- Task requirements: Count every line below containing "down"; state the number only.
------ Record set ------
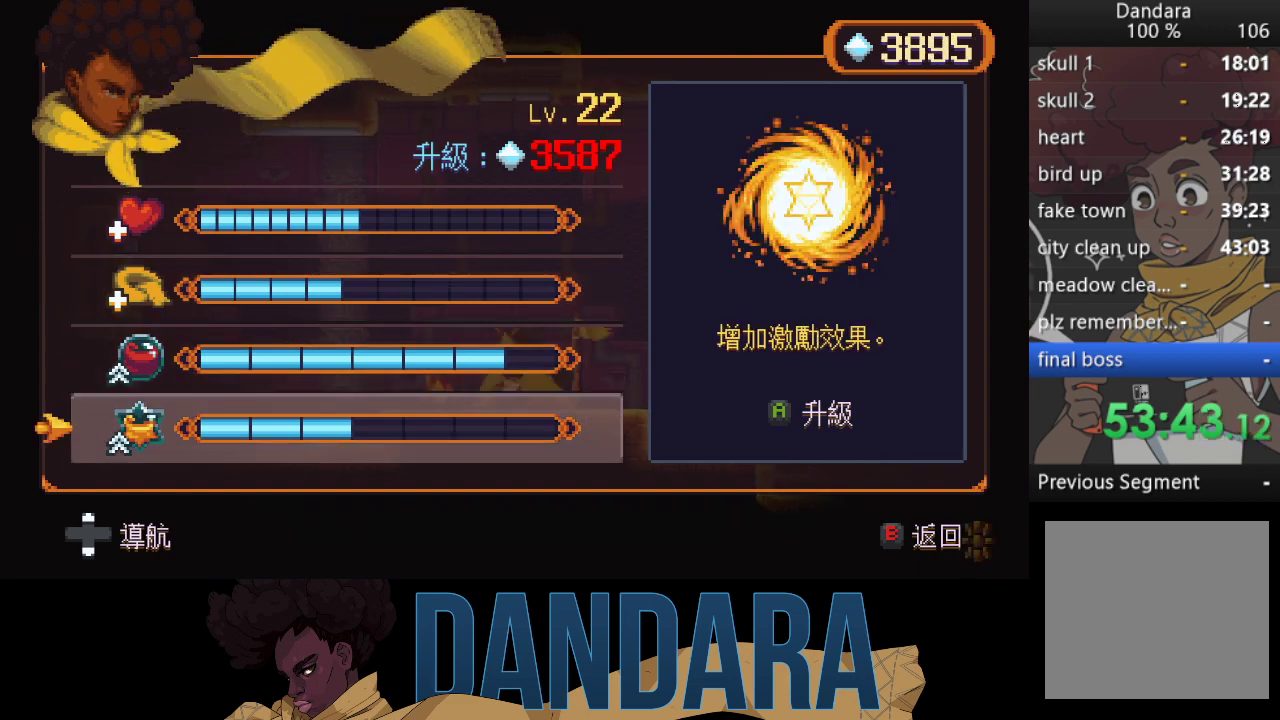
{"buttons": [], "left_stick": "center", "events": [[100, "left_stick", "center"], [167, "A", "down"], [267, "A", "up"], [400, "B", "down"], [500, "B", "up"]]}
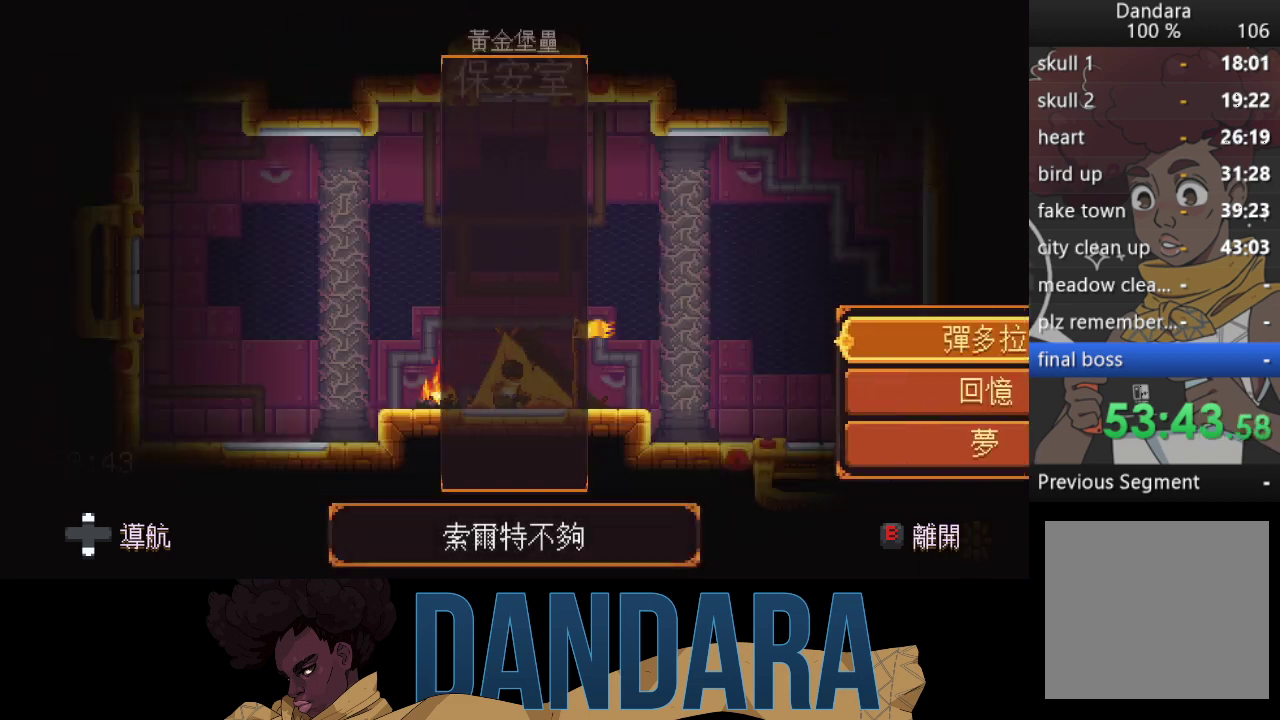
{"buttons": [], "left_stick": "up-left", "events": [[67, "B", "down"], [167, "B", "up"], [200, "left_stick", "left"], [267, "left_stick", "up-left"]]}
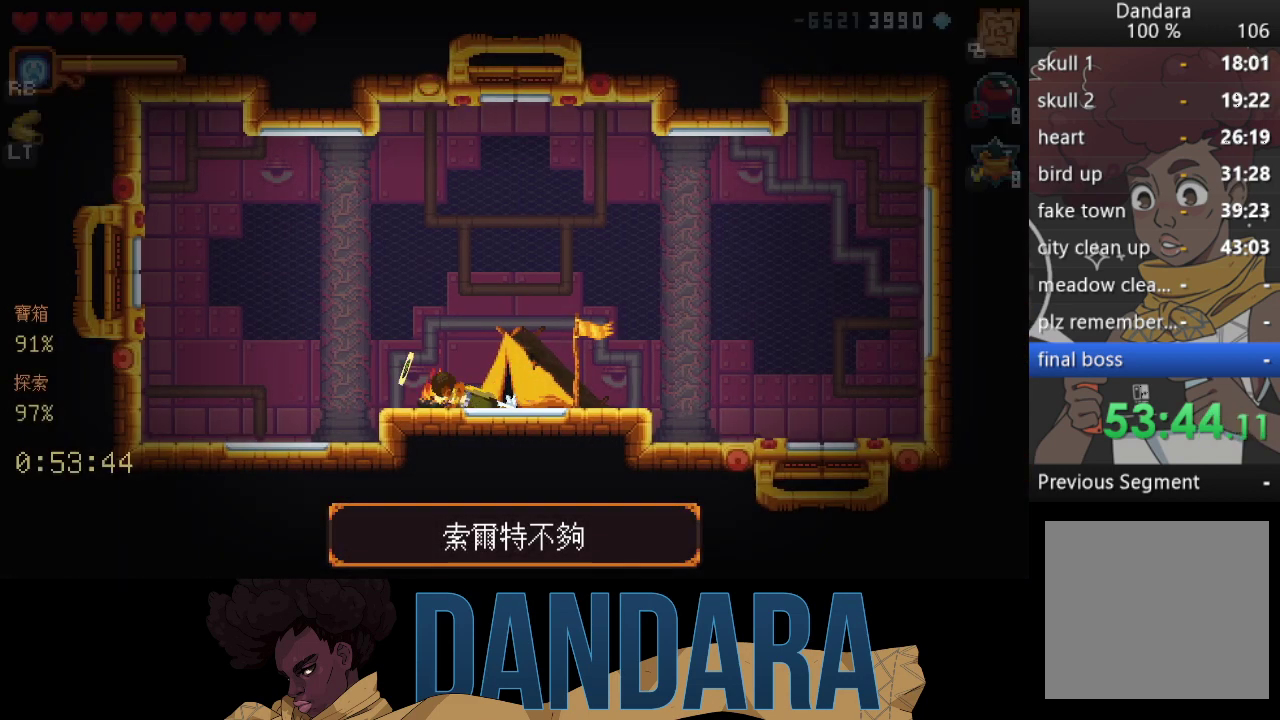
{"buttons": ["A"], "left_stick": "center", "events": [[33, "A", "down"], [133, "A", "up"], [233, "A", "down"], [333, "A", "up"], [367, "left_stick", "center"], [433, "A", "down"]]}
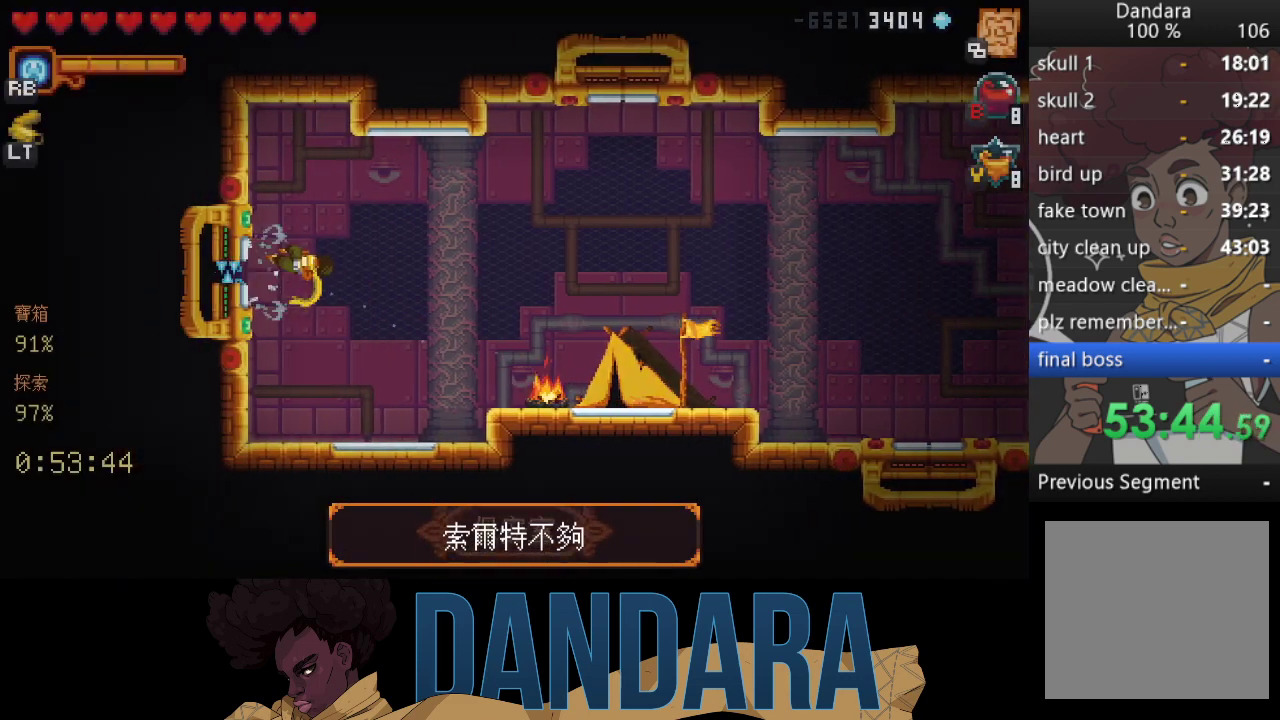
{"buttons": [], "left_stick": "center", "events": [[33, "A", "up"], [100, "A", "down"], [200, "A", "up"]]}
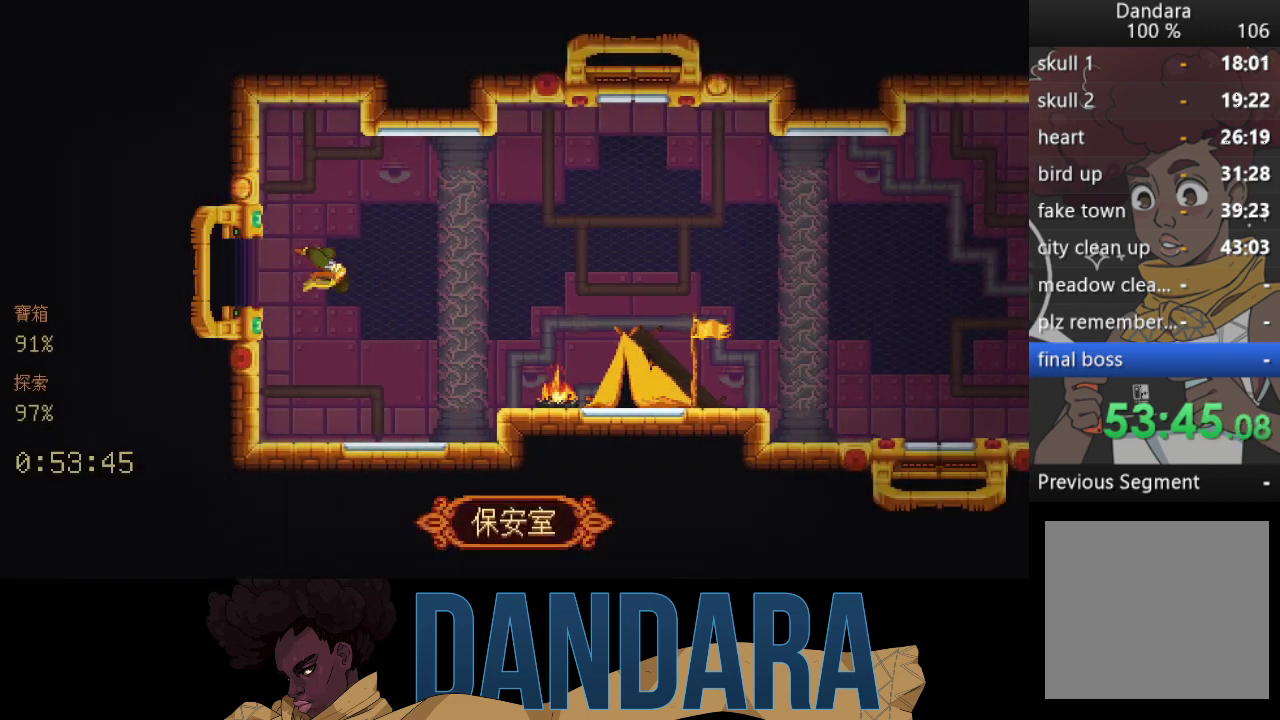
{"buttons": [], "left_stick": "center", "events": []}
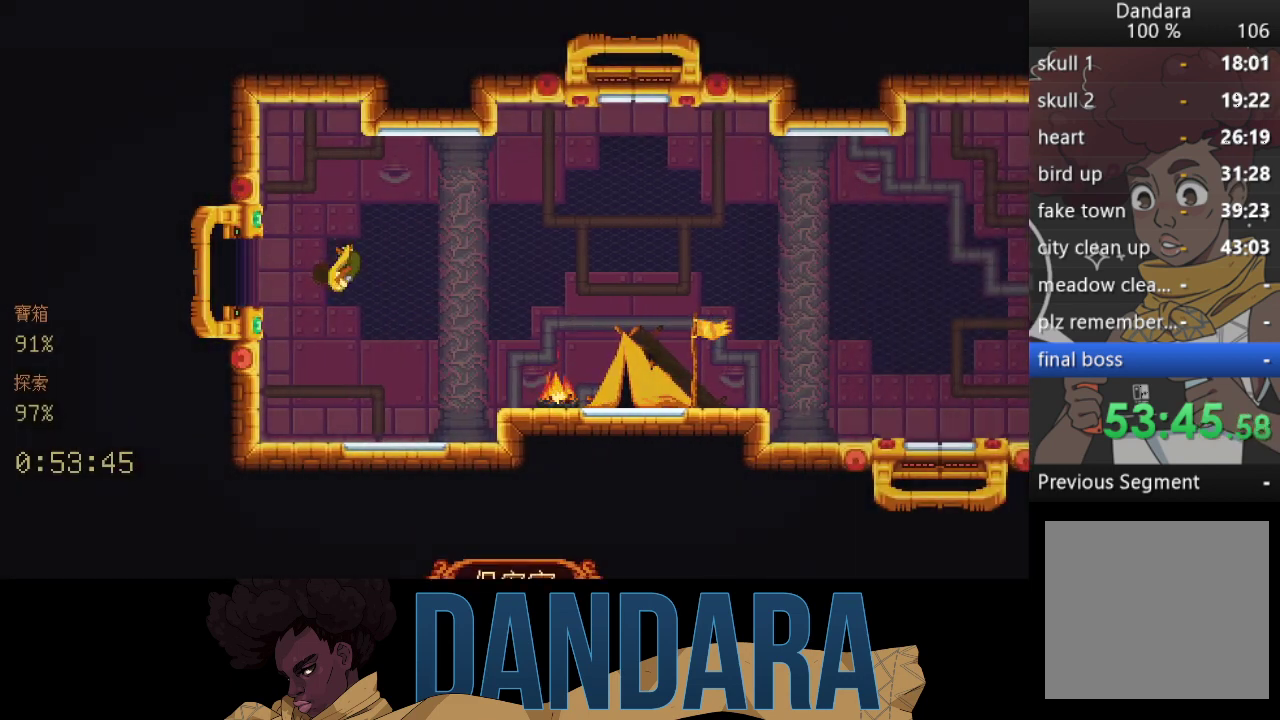
{"buttons": [], "left_stick": "center", "events": []}
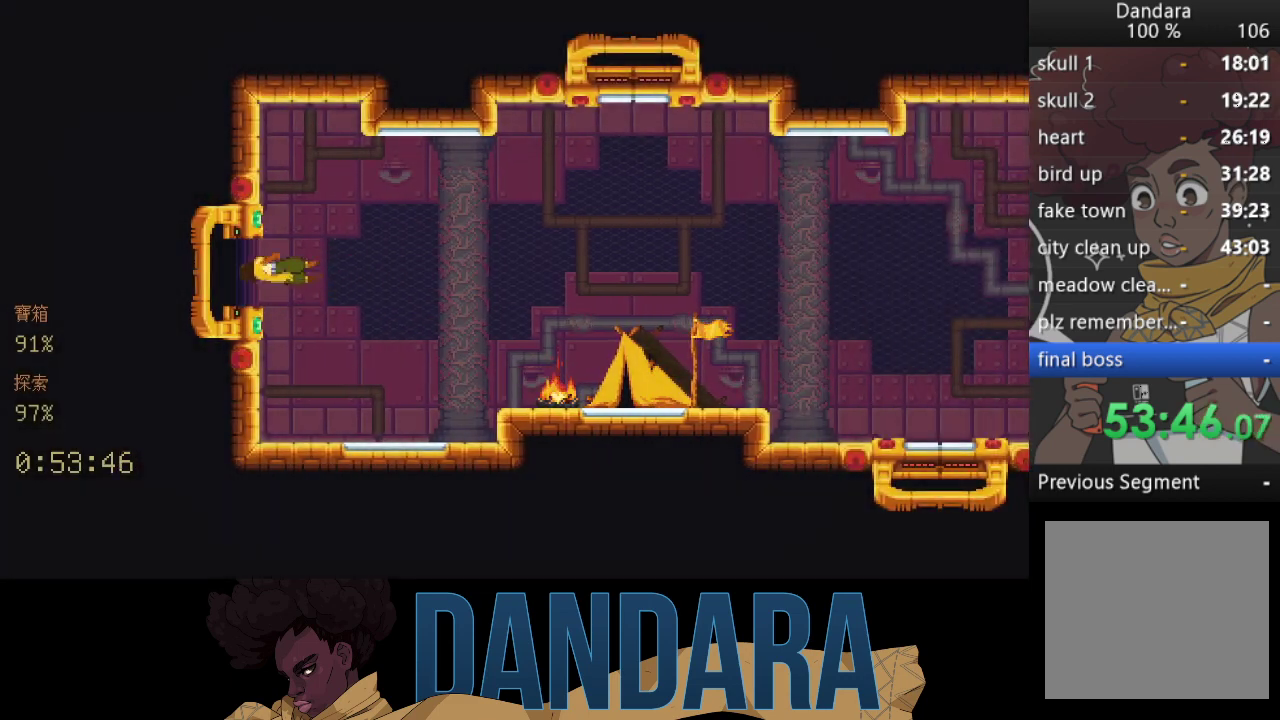
{"buttons": [], "left_stick": "center", "events": []}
------
- Your response: 4